Franciscan Center of Baltimore
- Established: 1968; 58 years ago
- Founder: Sister Irene Marshiano, O.S.F.
- Type: Catholic charity
- Legal status: 501(c)(3)
- Headquarters: 101 West 23rd Street Baltimore, Maryland 21218
- Location: Lower Charles Village;
- Coordinates: 39°18′53″N 76°37′07″W﻿ / ﻿39.314809°N 76.618727°W
- Region served: Baltimore metropolitan area
- Products: Baby items, food boxes, and prescription vouchers
- Services: Chidlren's library, dental care, legal aid, and mailing services
- Executive Director: Jeffrey Griffin
- Affiliations: Franciscan Sisters of Baltimore
- Website: www.fcbmore.org

= Franciscan Center of Baltimore =

Emergency outreach agency in the Baltimore, Maryland, US

The Franciscan Center of Baltimore, founded by the Franciscan Sisters of Baltimore in 1968, is an emergency outreach agency located in the Baltimore neighborhood of Lower Charles Village, at 101 W. 23rd Street. The goal of the center is to give immediate response and relief to the emergency needs of disenfranchised people and help them resolve the conditions that placed them at risk. Since its founding, the center has offered comfort and guidance to thousands of needy Baltimoreans.

The basis of the Franciscan Sisters' ministry is recognizing the dignity of every human being and serving all people with respect. The center serves people in need regardless of age, race, creed or national origin. Most clients live in Baltimore City but city residency is not a requirement. The Franciscan Center is a 501(c)(3) organization.

== History ==
The Franciscan Sisters have fed the hungry and cared for African American orphans since their arrival in Baltimore in 1881. They were the first white religious order with a mission to serve blacks in Baltimore.

When, in 1968, a $200 donation of stock shares coincided with the availability of a rowhouse that had previously been home to missionary priests, the sisters turned to the community for guidance; neighbors requested emergency food and clothing services.

In its first month of operation, with a budget of $200, the Franciscan Center served 30 people. Sister Irene Marshiano, O.S.F., was the center's first director, aided by Sister Gertrude Brennan, O.S.F., and volunteers.

In the early years, the center was staffed by the Franciscan Sisters, with the assistance of members of the Third Order of Saint Francis and lay volunteers. Beginning with the baby boom generation, the number of young women entering religious orders has not been sufficient to replace retiring sisters. This threatened the long-term viability of the Franciscan Sisters of Baltimore.
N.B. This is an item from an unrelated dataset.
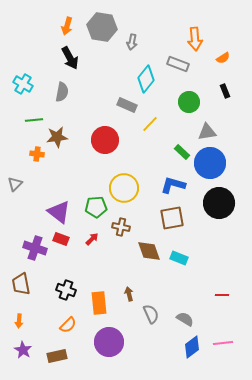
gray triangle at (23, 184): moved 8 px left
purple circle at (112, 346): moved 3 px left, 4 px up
In 2001, they merged with another congregation, the Sisters of St. Francis of Assisi in Wisconsin.

Today, the Franciscan Center is staffed primarily by lay people, including the current president and CEO, Karen Heyward-West.

== The Franciscan Center today ==

The center's operating budget was $1.1 million in 2008, and 22 paid staff plus more than 350 volunteers served thousands of clients.

Because of the transient circumstances of many of the people who seek the center's help, an exact number of clients is impossible to gauge. In 2008, between 400 and 650 meals were served each day; 2,300 clients received clothing or hygiene products; 370 clients used the Technology Resource center; and 7,100 clients were interviewed and screened to determine eligibility for emergency or support services. Of the clients served, more than 3,700 were homeless.

== Services offered ==

The Franciscan Center serves a hot lunch on weekdays and distributes bags of groceries. Case managers help those who face eviction or are unable to pay for medical supplies, prescriptions, transportation or other basic needs and provide emergency funding. Clients include hundreds of adults living with HIV/AIDS.

The center offers weekly screenings for sexually transmitted diseases. Health care professionals in the St. Clare Medical Outreach mobile van visit weekly to treat medical conditions such as diabetes and high blood pressure. Those requiring further testing, procedures and/or surgery receive it, free of charge, from specialists at the St. Joseph Medical Center.

Additional services include clothing giveaways and a Technology Resource Center that offers free Internet access, help with basic computer skills, financial literacy and resume building.